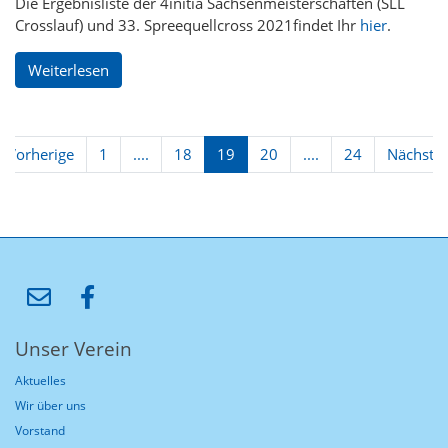
Die Ergebnisliste der 4initia Sachsenmeisterschaften (SLL
Crosslauf) und 33. Spreequellcross 2021findet Ihr
hier
.
Weiterlesen
Vorherige
1
....
18
19
20
....
24
Nächste
Unser Verein
Aktuelles
Wir über uns
Vorstand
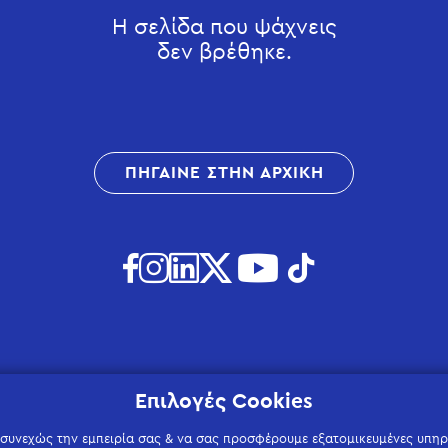
Η σελίδα που ψάχνεις
δεν βρέθηκε.
ΠΗΓΑΙΝΕ ΣΤΗΝ ΑΡΧΙΚΗ
Επιλογές Cookies
 συνεχώς την εμπειρία σας & να σας προσφέρουμε εξατομικευμένες υπηρε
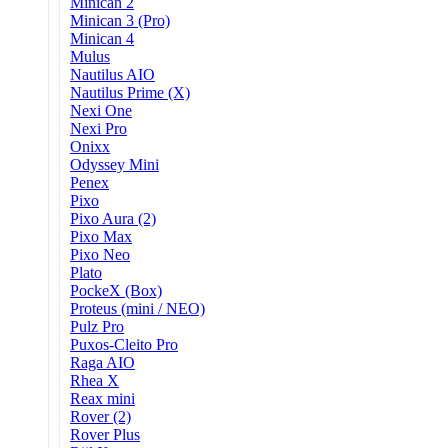
Minican 2
Minican 3 (Pro)
Minican 4
Mulus
Nautilus AIO
Nautilus Prime (X)
Nexi One
Nexi Pro
Onixx
Odyssey Mini
Penex
Pixo
Pixo Aura (2)
Pixo Max
Pixo Neo
Plato
PockeX (Box)
Proteus (mini / NEO)
Pulz Pro
Puxos-Cleito Pro
Raga AIO
Rhea X
Reax mini
Rover (2)
Rover Plus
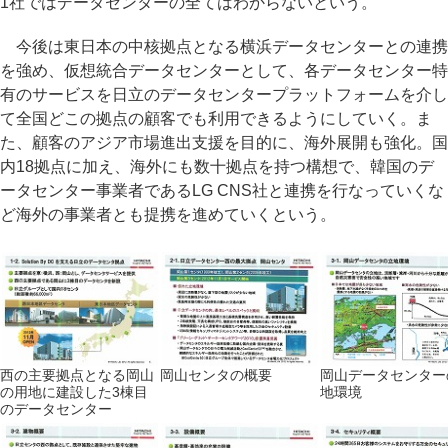
1社ではデータセンターの全てはわからないという。
今後は東日本の中核拠点となる横浜データセンターとの連携
を強め、仮想統合データセンターとして、各データセンター特
有のサービスを日立のデータセンタープラットフォームを介し
て全国どこの拠点の顧客でも利用できるようにしていく。ま
た、顧客のアジア市場進出支援を目的に、海外展開も強化。国
内18拠点に加え、海外にも数十拠点を持つ構想で、韓国のデ
ータセンター事業者であるLG CNS社と連携を行なっていくな
ど海外の事業者とも提携を進めていくという。
西の主要拠点となる岡山
岡山センタの概要
岡山データセンター
の用地に建設した3棟目
地環境
のデータセンター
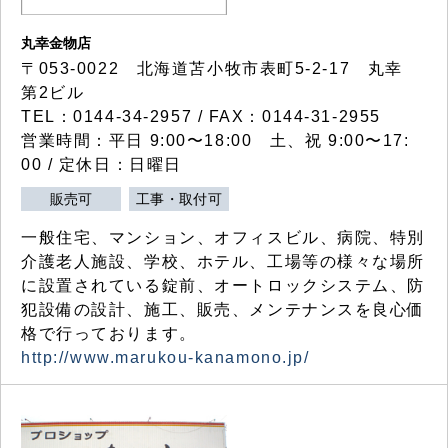
丸幸金物店
〒053-0022 北海道苫小牧市表町5-2-17 丸幸
第2ビル
TEL：0144-34-2957 / FAX：0144-31-2955
営業時間：平日 9:00〜18:00 土、祝 9:00〜17:
00 / 定休日：日曜日
販売可
工事・取付可
一般住宅、マンション、オフィスビル、病院、特別
介護老人施設、学校、ホテル、工場等の様々な場所
に設置されている錠前、オートロックシステム、防
犯設備の設計、施工、販売、メンテナンスを良心価
格で行っております。
http://www.marukou-kanamono.jp/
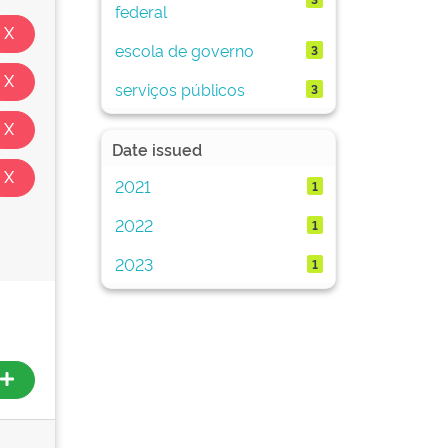
federal
escola de governo
3
serviços públicos
3
Date issued
2021
1
2022
1
2023
1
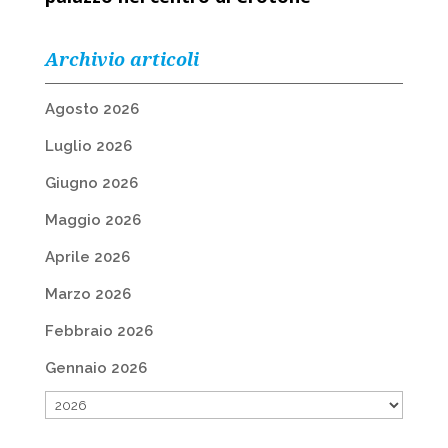
Archivio articoli
Agosto 2026
Luglio 2026
Giugno 2026
Maggio 2026
Aprile 2026
Marzo 2026
Febbraio 2026
Gennaio 2026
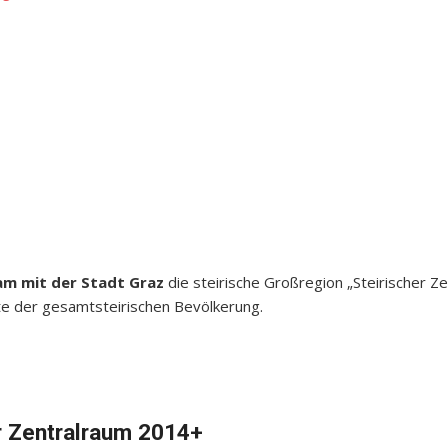
m mit der Stadt Graz
die steirische Großregion „Steirischer Z
fte der gesamtsteirischen Bevölkerung.
er Zentralraum 2014+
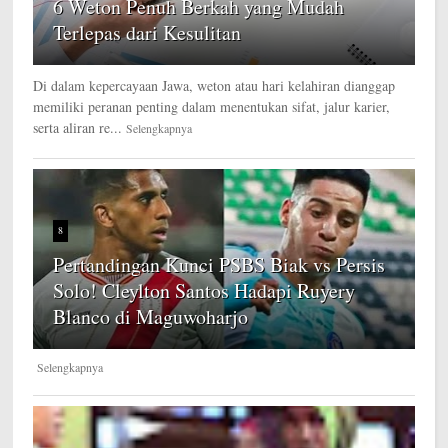
6 Weton Penuh Berkah yang Mudah
Terlepas dari Kesulitan
Di dalam kepercayaan Jawa, weton atau hari kelahiran dianggap
memiliki peranan penting dalam menentukan sifat, jalur karier,
serta aliran re...
Selengkapnya
8
Pertandingan Kunci PSBS Biak vs Persis
Solo! Cleylton Santos Hadapi Ruyery
Blanco di Maguwoharjo
Selengkapnya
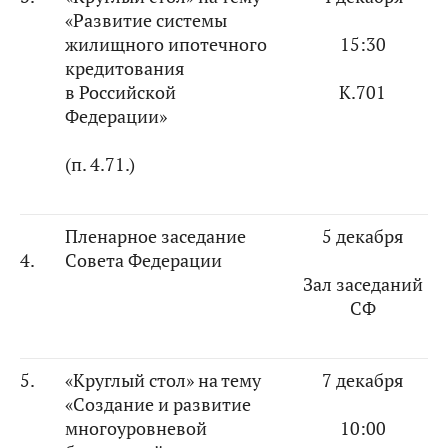
«Развитие системы
жилищного ипотечного
15:30
кредитования
в Российской
К.701
Федерации»
(п. 4.71.)
Пленарное заседание
5 декабря
4.
Совета Федерации
Зал заседаний
СФ
5.
«Круглый стол» на тему
7 декабря
«Создание и развитие
многоуровневой
10:00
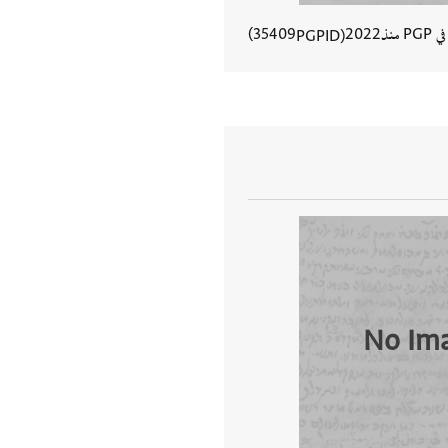
في PGP منذ
2022
35409
PGPID
عرض تفاصيل المستند
No Im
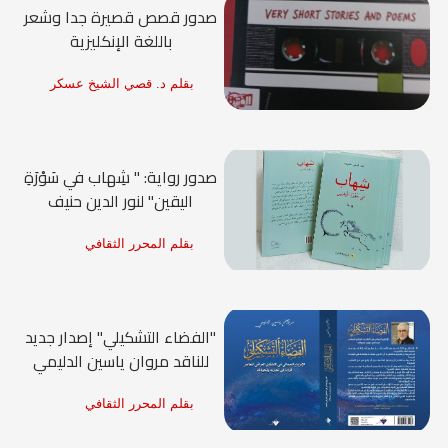
صدور قصص قصيرة جدا وشعر
باللغة الإنكليزية
بقلم د. قصي الشيخ عسكر
صدور رواية: " شِهاب في سَوْرَةِ
اليقين" لنور الدين حنيف
بقلم المحرر الثقافي
"الفضاء التشكيلي" إصدار جديد
للناقد مروان ياسين الدليمي
بقلم المحرر الثقافي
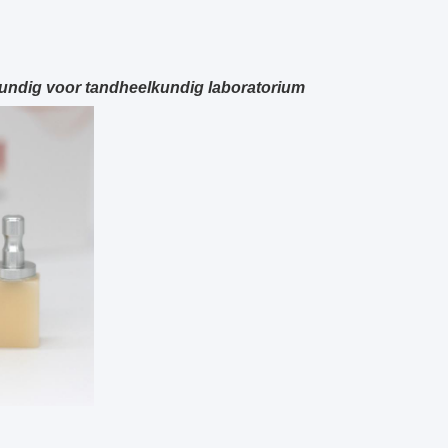
undig voor tandheelkundig laboratorium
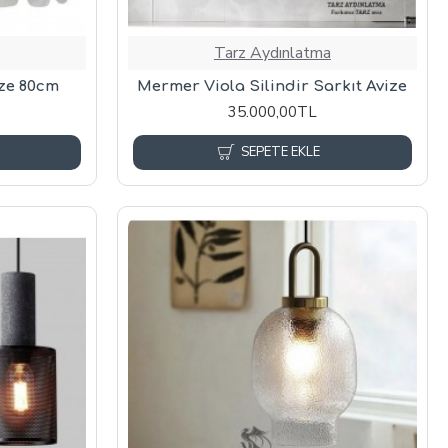
Tarz Aydınlatma
ize 80cm
Mermer Viola Silindir Sarkıt Avize
35.000,00TL
SEPETE EKLE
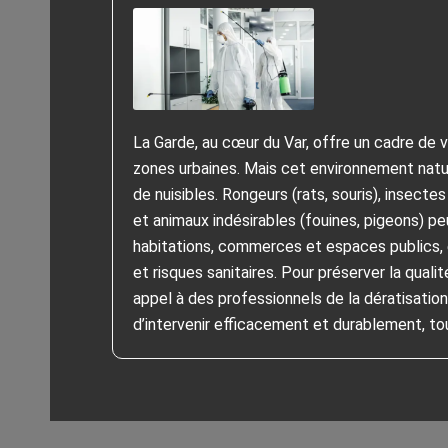
La Garde, au cœur du Var, offre un cadre de v
zones urbaines. Mais cet environnement natur
de nuisibles. Rongeurs (rats, souris), insectes
et animaux indésirables (fouines, pigeons) pe
habitations, commerces et espaces publics, 
et risques sanitaires. Pour préserver la quali
appel à des professionnels de la dératisation
d’intervenir efficacement et durablement, to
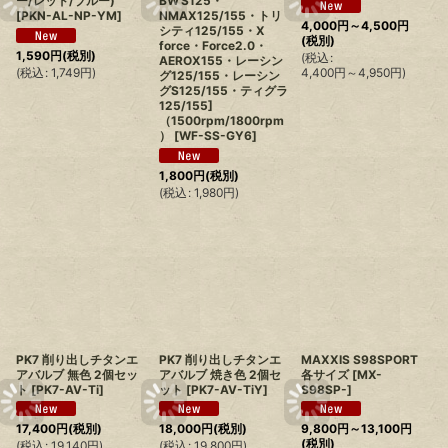
ー/レッド/ブルー)
BW'S125・
[
PKN-AL-NP-YM
]
NMAX125/155・トリ
4,000
円
～4,500
円
シティ125/155・X
(税別)
force・Force2.0・
1,590
円
(税別)
(
税込
:
AEROX155・レーシン
(
税込
:
1,749
円
)
4,400
円
～4,950
円
)
グ125/155・レーシン
グS125/155・ティグラ
125/155]
（1500rpm/1800rpm
）
[
WF-SS-GY6
]
1,800
円
(税別)
(
税込
:
1,980
円
)
PK7 削り出しチタンエ
PK7 削り出しチタンエ
MAXXIS S98SPORT
アバルブ 無色 2個セッ
アバルブ 焼き色 2個セ
各サイズ
[
MX-
ト
[
PK7-AV-Ti
]
ット
[
PK7-AV-TiY
]
S98SP-
]
17,400
円
(税別)
18,000
円
(税別)
9,800
円
～13,100
円
(税別)
(
税込
:
19,140
円
)
(
税込
:
19,800
円
)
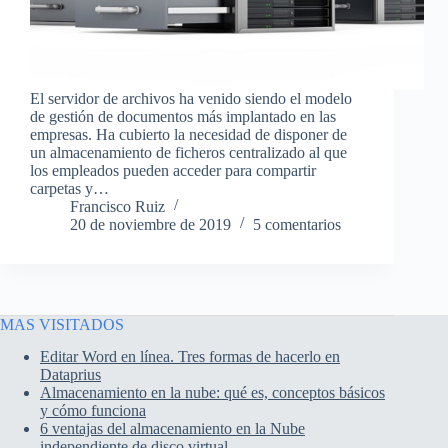
El servidor de archivos ha venido siendo el modelo
de gestión de documentos más implantado en las
empresas. Ha cubierto la necesidad de disponer de
un almacenamiento de ficheros centralizado al que
los empleados pueden acceder para compartir
carpetas y…
Francisco Ruiz
20 de noviembre de 2019
5 comentarios
MAS VISITADOS
Editar Word en línea. Tres formas de hacerlo en
Dataprius
Almacenamiento en la nube: qué es, conceptos básicos
y cómo funciona
6 ventajas del almacenamiento en la Nube
independiente de disco virtual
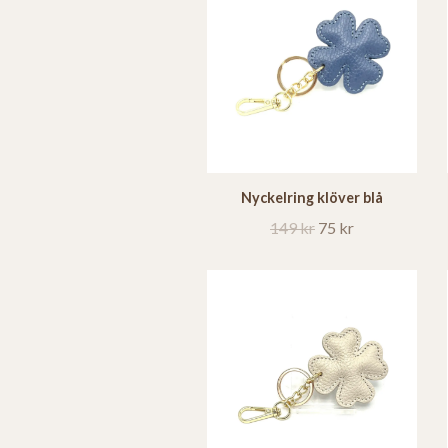
Nyckelring klöver blå
149 kr
75 kr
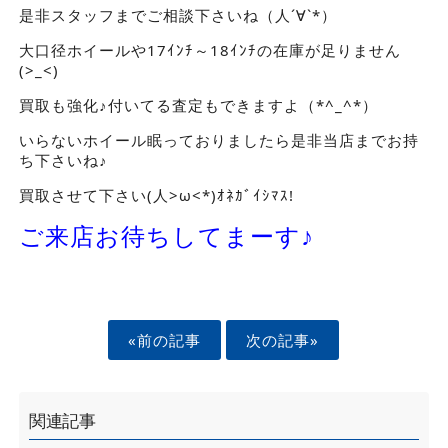
是非スタッフまでご相談下さいね（人´∀`*）
大口径ホイールや17ｲﾝﾁ～18ｲﾝﾁの在庫が足りません
(>_<)
買取も強化♪付いてる査定もできますよ（*^_^*）
いらないホイール眠っておりましたら是非当店までお持
ち下さいね♪
買取させて下さい(人>ω<*)ｵﾈｶﾞｲｼﾏｽ!
ご来店お待ちしてまーす♪
«前の記事
次の記事»
関連記事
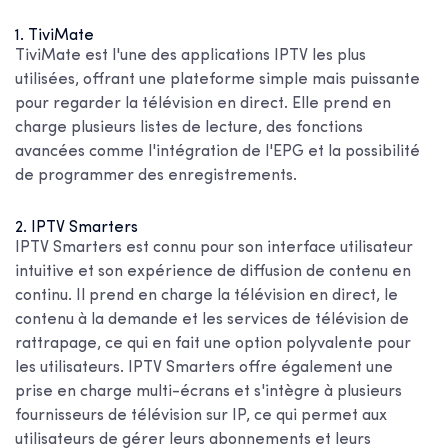
1. TiviMate
TiviMate est l'une des applications IPTV les plus
utilisées, offrant une plateforme simple mais puissante
pour regarder la télévision en direct. Elle prend en
charge plusieurs listes de lecture, des fonctions
avancées comme l'intégration de l'EPG et la possibilité
de programmer des enregistrements.
2. IPTV Smarters
IPTV Smarters est connu pour son interface utilisateur
intuitive et son expérience de diffusion de contenu en
continu. Il prend en charge la télévision en direct, le
contenu à la demande et les services de télévision de
rattrapage, ce qui en fait une option polyvalente pour
les utilisateurs. IPTV Smarters offre également une
prise en charge multi-écrans et s'intègre à plusieurs
fournisseurs de télévision sur IP, ce qui permet aux
utilisateurs de gérer leurs abonnements et leurs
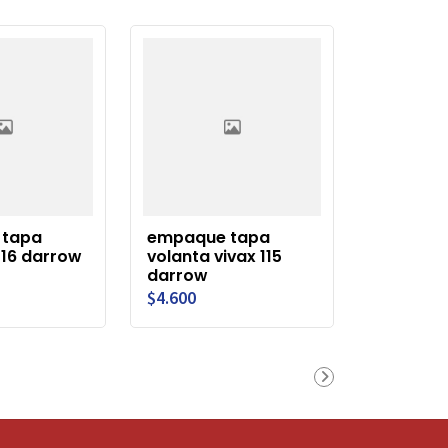
 tapa
empaque tapa
z16 darrow
volanta vivax 115
darrow
$4.600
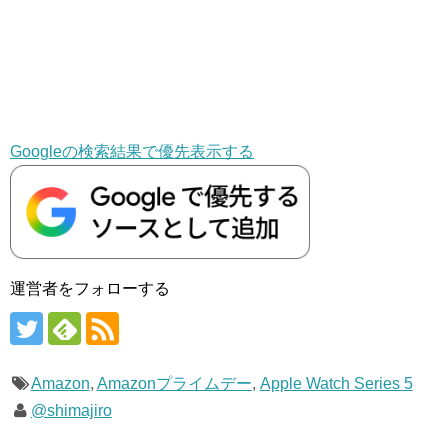
Googleの検索結果で優先表示する
運営者をフォローする
Amazon
,
Amazonプライムデー
,
Apple Watch Series 5
@shimajiro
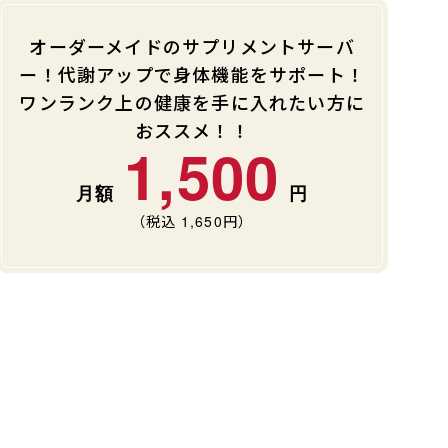
オーダーメイドのサプリメントサーバ
ー！代謝アップで身体機能をサポート！
ワンランク上の健康を手に入れたい方に
おススメ！！
1,500
（税込
1,650
円）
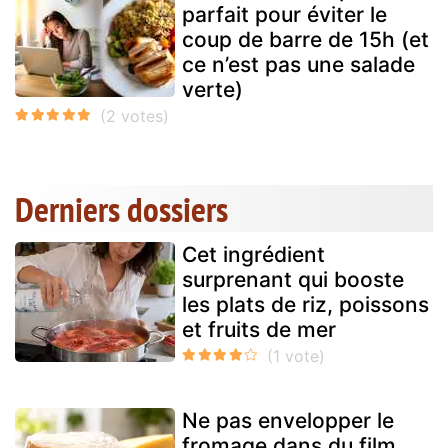
parfait pour éviter le
coup de barre de 15h (et
ce n’est pas une salade
verte)
Derniers dossiers
Cet ingrédient
surprenant qui booste
les plats de riz, poissons
et fruits de mer
Ne pas envelopper le
fromage dans du film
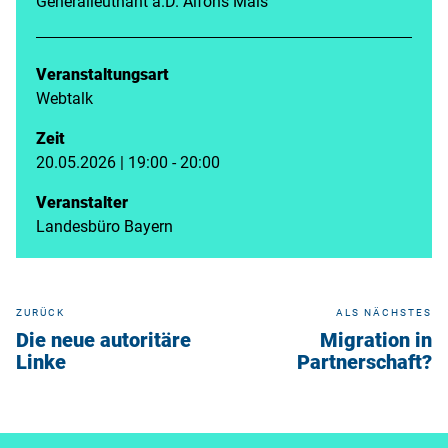
Generalleutnant a.D. Alfons Mais
Veranstaltungsart
Webtalk
Zeit
20.05.2026 | 19:00 - 20:00
Veranstalter
Landesbüro Bayern
ZURÜCK
ALS NÄCHSTES
Die neue autoritäre
Migration in
Linke
Partnerschaft?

########################################

**WHAT TO WORK ON:**
Quote the material in full and exactly; do not carry over its pictures.

**ANSWER FOR THIS EXERCISE:**
Die Ergebnisliste der 4initia Sachsenmeisterschaften (SLL
Crosslauf) und 33. Spreequellcross 2021findet Ihr
hier
.
Weiterlesen
Vorherige
1
....
18
19
20
....
24
Nächste
Unser Verein
Aktuelles
Wir über uns
Vorstand
Η σελίδα που ψάχνεις
δεν βρέθηκε.
ΠΗΓΑΙΝΕ ΣΤΗΝ ΑΡΧΙΚΗ
Επιλογές Cookies
 συνεχώς την εμπειρία σας & να σας προσφέρουμε εξατομικευμένες υπηρε
Minican 2
Minican 3 (Pro)
Minican 4
Mulus
Nautilus AIO
Nautilus Prime (X)
Nexi One
Nexi Pro
Onixx
Odyssey Mini
Penex
Pixo
Pixo Aura (2)
Pixo Max
Pixo Neo
Plato
PockeX (Box)
Proteus (mini / NEO)
Pulz Pro
Puxos-Cleito Pro
Raga AIO
Rhea X
Reax mini
Rover (2)
Rover Plus
1社ではデータセンターの全てはわからないという。
今後は東日本の中核拠点となる横浜データセンターとの連携
を強め、仮想統合データセンターとして、各データセンター特
有のサービスを日立のデータセンタープラットフォームを介し
て全国どこの拠点の顧客でも利用できるようにしていく。ま
た、顧客のアジア市場進出支援を目的に、海外展開も強化。国
内18拠点に加え、海外にも数十拠点を持つ構想で、韓国のデ
ータセンター事業者であるLG CNS社と連携を行なっていくな
ど海外の事業者とも提携を進めていくという。
西の主要拠点となる岡山
岡山センタの概要
岡山データセンター
の用地に建設した3棟目
地環境
のデータセンター
丸幸金物店
〒053-0022 北海道苫小牧市表町5-2-17 丸幸
第2ビル
TEL：0144-34-2957 / FAX：0144-31-2955
営業時間：平日 9:00〜18:00 土、祝 9:00〜17:
00 / 定休日：日曜日
販売可
工事・取付可
一般住宅、マンション、オフィスビル、病院、特別
介護老人施設、学校、ホテル、工場等の様々な場所
に設置されている錠前、オートロックシステム、防
犯設備の設計、施工、販売、メンテナンスを良心価
格で行っております。
http://www.marukou-kanamono.jp/
federal
escola de governo
3
serviços públicos
3
Date issued
2021
1
2022
1
2023
1
Archivio articoli
Agosto 2026
Luglio 2026
Giugno 2026
Maggio 2026
Aprile 2026
Marzo 2026
Febbraio 2026
Gennaio 2026
m mit der Stadt Graz
die steirische Großregion „Steirischer Z
fte der gesamtsteirischen Bevölkerung.
er Zentralraum 2014+
6 Weton Penuh Berkah yang Mudah
Terlepas dari Kesulitan
Di dalam kepercayaan Jawa, weton atau hari kelahiran dianggap
memiliki peranan penting dalam menentukan sifat, jalur karier,
serta aliran re...
Selengkapnya
8
Pertandingan Kunci PSBS Biak vs Persis
Solo! Cleylton Santos Hadapi Ruyery
Blanco di Maguwoharjo
Selengkapnya
«Развитие системы
жилищного ипотечного
15:30
кредитования
в Российской
К.701
Федерации»
(п. 4.71.)
Пленарное заседание
5 декабря
4.
Совета Федерации
Зал заседаний
СФ
5.
«Круглый стол» на тему
7 декабря
«Создание и развитие
многоуровневой
10:00
في PGP منذ
2022
35409
PGPID
عرض تفاصيل المستند
No Im
صدور قصص قصيرة جدا وشعر
باللغة الإنكليزية
بقلم د. قصي الشيخ عسكر
صدور رواية: " شِهاب في سَوْرَةِ
اليقين" لنور الدين حنيف
بقلم المحرر الثقافي
"الفضاء التشكيلي" إصدار جديد
للناقد مروان ياسين الدليمي
بقلم المحرر الثقافي
undig voor tandheelkundig laboratorium
Tarz Aydınlatma
ize 80cm
Mermer Viola Silindir Sarkıt Avize
35.000,00TL
SEPETE EKLE
La Garde, au cœur du Var, offre un cadre de v
zones urbaines. Mais cet environnement natur
de nuisibles. Rongeurs (rats, souris), insectes
et animaux indésirables (fouines, pigeons) pe
habitations, commerces et espaces publics, 
et risques sanitaires. Pour préserver la quali
appel à des professionnels de la dératisation
d’intervenir efficacement et durablement, to
ー/レッド/ブルー)
BW'S125・
[
PKN-AL-NP-YM
]
NMAX125/155・トリ
4,000
円
～4,500
円
シティ125/155・X
(税別)
force・Force2.0・
1,590
円
(税別)
(
税込
:
AEROX155・レーシン
(
税込
:
1,749
円
)
4,400
円
～4,950
円
)
グ125/155・レーシン
グS125/155・ティグラ
125/155]
（1500rpm/1800rpm
）
[
WF-SS-GY6
]
1,800
円
(税別)
(
税込
:
1,980
円
)
PK7 削り出しチタンエ
PK7 削り出しチタンエ
MAXXIS S98SPORT
アバルブ 無色 2個セッ
アバルブ 焼き色 2個セ
各サイズ
[
MX-
ト
[
PK7-AV-Ti
]
ット
[
PK7-AV-TiY
]
S98SP-
]
17,400
円
(税別)
18,000
円
(税別)
9,800
円
～13,100
円
(税別)
(
税込
:
19,140
円
)
(
税込
:
19,800
円
)
El servidor de archivos ha venido siendo el modelo
de gestión de documentos más implantado en las
empresas. Ha cubierto la necesidad de disponer de
un almacenamiento de ficheros centralizado al que
los empleados pueden acceder para compartir
carpetas y…
Francisco Ruiz
20 de noviembre de 2019
5 comentarios
MAS VISITADOS
Editar Word en línea. Tres formas de hacerlo en
Dataprius
Almacenamiento en la nube: qué es, conceptos básicos
y cómo funciona
6 ventajas del almacenamiento en la Nube
independiente de disco virtual
Nyckelring klöver blå
149 kr
75 kr
是非スタッフまでご相談下さいね（人´∀`*）
大口径ホイールや17ｲﾝﾁ～18ｲﾝﾁの在庫が足りません
(>_<)
買取も強化♪付いてる査定もできますよ（*^_^*）
いらないホイール眠っておりましたら是非当店までお持
ち下さいね♪
買取させて下さい(人>ω<*)ｵﾈｶﾞｲｼﾏｽ!
ご来店お待ちしてまーす♪
«前の記事
次の記事»
関連記事
1. TiviMate
TiviMate est l'une des applications IPTV les plus
utilisées, offrant une plateforme simple mais puissante
pour regarder la télévision en direct. Elle prend en
charge plusieurs listes de lecture, des fonctions
avancées comme l'intégration de l'EPG et la possibilité
de programmer des enregistrements.
2. IPTV Smarters
IPTV Smarters est connu pour son interface utilisateur
intuitive et son expérience de diffusion de contenu en
continu. Il prend en charge la télévision en direct, le
contenu à la demande et les services de télévision de
rattrapage, ce qui en fait une option polyvalente pour
les utilisateurs. IPTV Smarters offre également une
prise en charge multi-écrans et s'intègre à plusieurs
fournisseurs de télévision sur IP, ce qui permet aux
utilisateurs de gérer leurs abonnements et leurs
 tapa
empaque tapa
z16 darrow
volanta vivax 115
darrow
$4.600
Googleの検索結果で優先表示する
運営者をフォローする
Amazon
,
Amazonプライムデー
,
Apple Watch Series 5
@shimajiro
オーダーメイドのサプリメントサーバ
ー！代謝アップで身体機能をサポート！
ワンランク上の健康を手に入れたい方に
おススメ！！
1,500
（税込
1,650
円）
parfait pour éviter le
coup de barre de 15h (et
ce n’est pas une salade
verte)
Derniers dossiers
Cet ingrédient
surprenant qui booste
les plats de riz, poissons
et fruits de mer
Ne pas envelopper le
fromage dans du film
Generalleutnant a.D. Alfons Mais
Veranstaltungsart
Webtalk
Zeit
20.05.2026 | 19:00 - 20:00
Veranstalter
Landesbüro Bayern
ZURÜCK
ALS NÄCHSTES
Die neue autoritäre
Migration in
Linke
Partnerschaft?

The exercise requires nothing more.